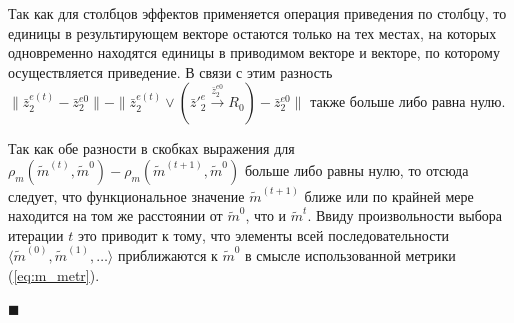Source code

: \documentclass[a4paper, 12pt]{article}
\numberwithin{equation}{section}
\begin{document}
		Так как для столбцов эффектов применяется операция приведения по столбцу, то единицы в результирующем векторе остаются только на тех местах, на которых одновременно находятся единицы в приводимом векторе и векторе, по которому осуществляется приведение. В связи с этим разность $\|\bar z_2^{e(t)}-\bar z_2^{e0}\|-\|\bar z_2^{e(t)}\vee (\bar z'^e_2\xrightarrow{\bar z_2^{e0}} R_0)-\bar z_2^{e0}\|$ также больше либо равна нулю.
		
		Так как обе разности в скобках выражения для $\rho_m(\tilde m^{(t)},\tilde m^0)-\rho_m(\tilde m^{(t+1)},\tilde m^0)$ больше либо равны нулю, то отсюда следует, что функциональное значение $\tilde m^{(t+1)}$ ближе или по крайней мере находится на том же расстоянии от $\tilde m^0$, что и $\tilde m^{t}$. Ввиду произвольности выбора итерации $t$ это приводит к тому, что элементы всей последовательности $\langle\tilde m^{(0)},\tilde m^{(1)},\dots\rangle$ приближаются к $\tilde m^0$ в смысле использованной метрики (\ref{eq:m_metr}). 
	
	\hfill$\scriptstyle\blacksquare$
	
\end{document}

★ ★ ★ ★ ★

[Work order] The answer should be one number, the count of lines in this material that include the word "либо".

[Written answer] 2